Sur le plan militaire, les rebelles assiégés à Misrata, à 220 km à l'est de Tripoli, ont déclaré que les gouvernementaux avaient lancé une nouvelle offensive mercredi et que leurs bombardements avaient fait une douzaine de morts.
Le commandant du volet français de l'opération militaire de l'Otan, le contre-amiral Philippe Coindreau, a dit "constater tous les jours l'attrition des moyens, des forces de Kadhafi" mais a présenté le soldat libyen comme "excessivement professionnel, réactif et agressif".
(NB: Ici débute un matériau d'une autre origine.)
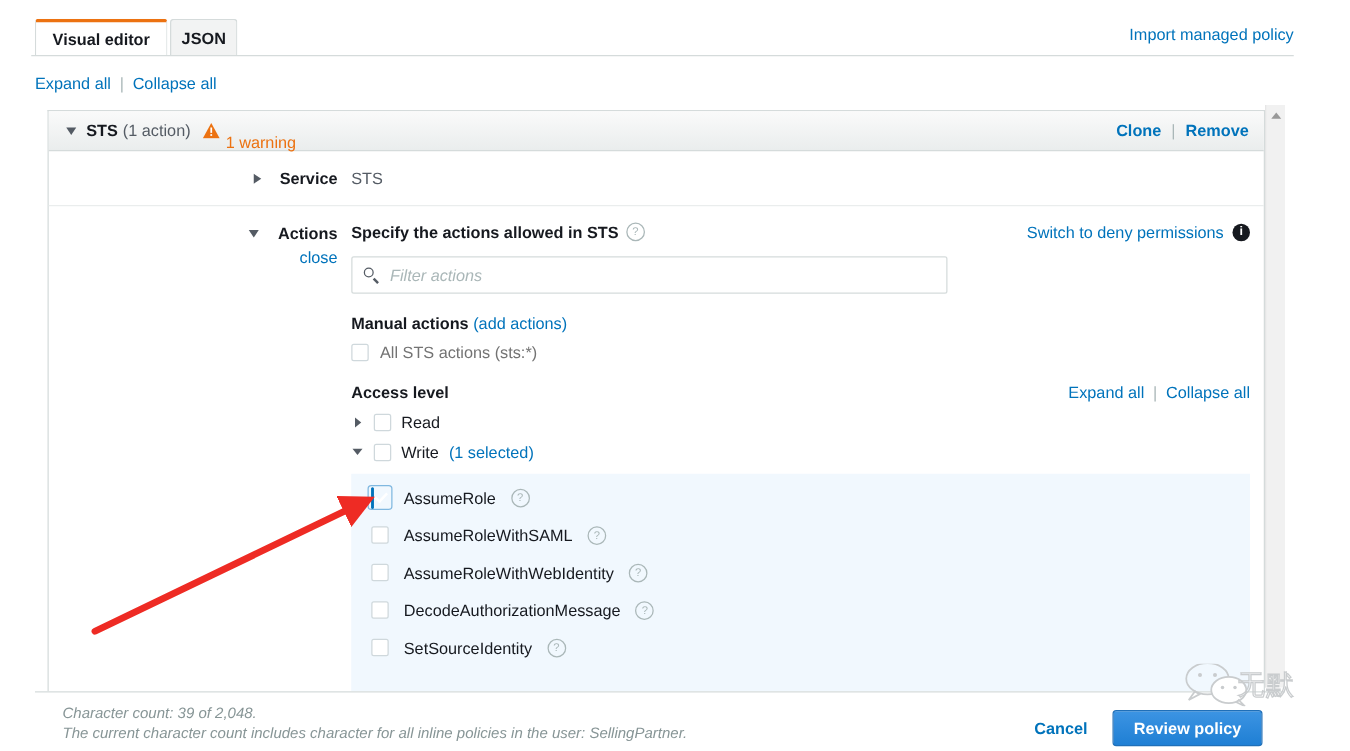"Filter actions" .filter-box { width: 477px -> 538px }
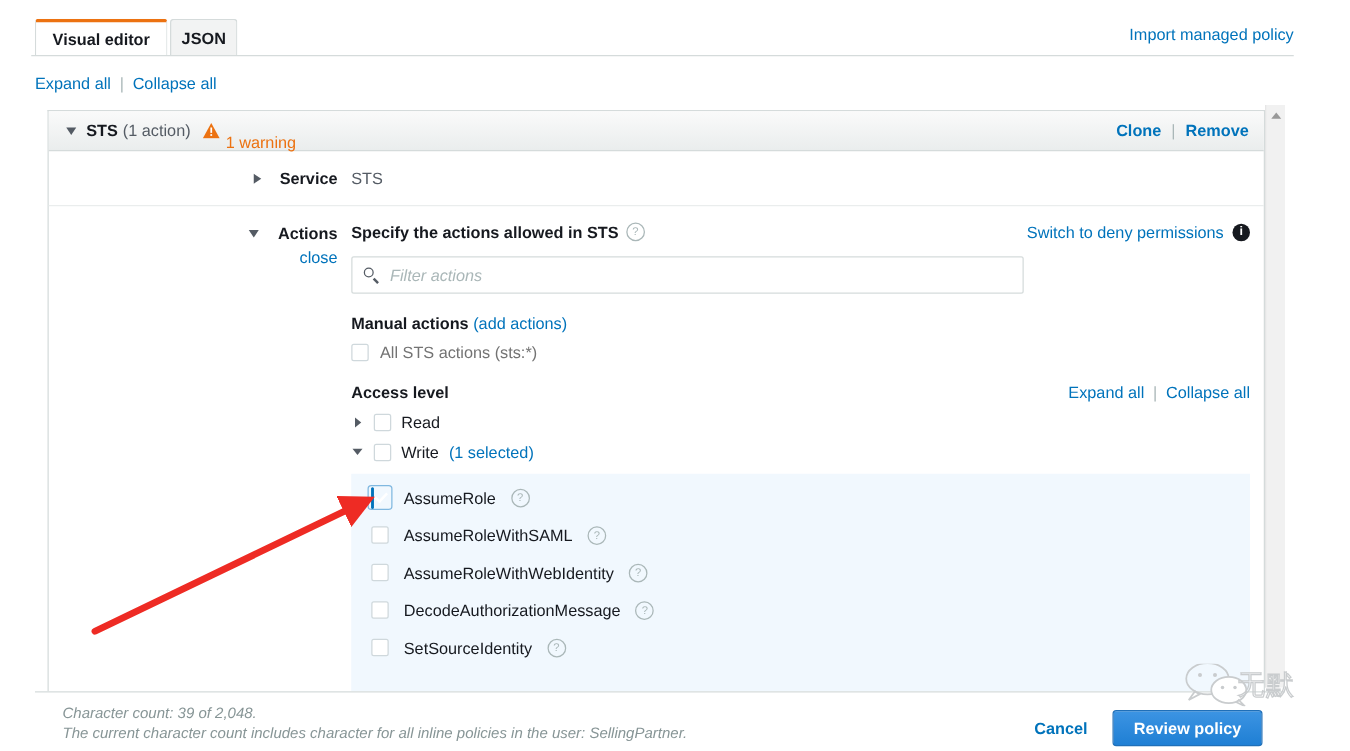"Character count: 39 of 2,048." div { text: 2,048 -> 1,211 }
"Ce sont des militaires expérimentés, entraînés, qui n'hésitent pas à être violents vis-à-vis de l'opposition, ne se soucient pas de la population qui est autour et n'hésitent pas à
ouvrir le feu sur les forces de l'Otan", a-t-il dit.
A Genève, devant le Conseil des droits de l'homme des Nations unies, Moustafa Chabane, représentant du ministère libyen des Affaires étrangères, a accusé les insurgés et l'Otan de commettre des crimes de guerre.
"Les villes aux mains des bandes armées sont victimes de terribles violations des droits de l'homme et de crimes abominables", a--il dit. "A Misrata, des bandes de Libyens et
des étrangers qui ont été arrêtés ont avoué avoir tranché la gorge et les seins de femmes et même avoir commis des actes de cannibalisme."
Le diplomate Cherif Bassiouni, qui a effectué fin avril une mission à Tripoli et dans la région aux mains des rebelles pour le compte du Conseil des droits de l'homme de l'Onu, a par ailleurs évalué entre 10.000 et 15.000 morts le bilan des combats qui font rage depuis quatre mois.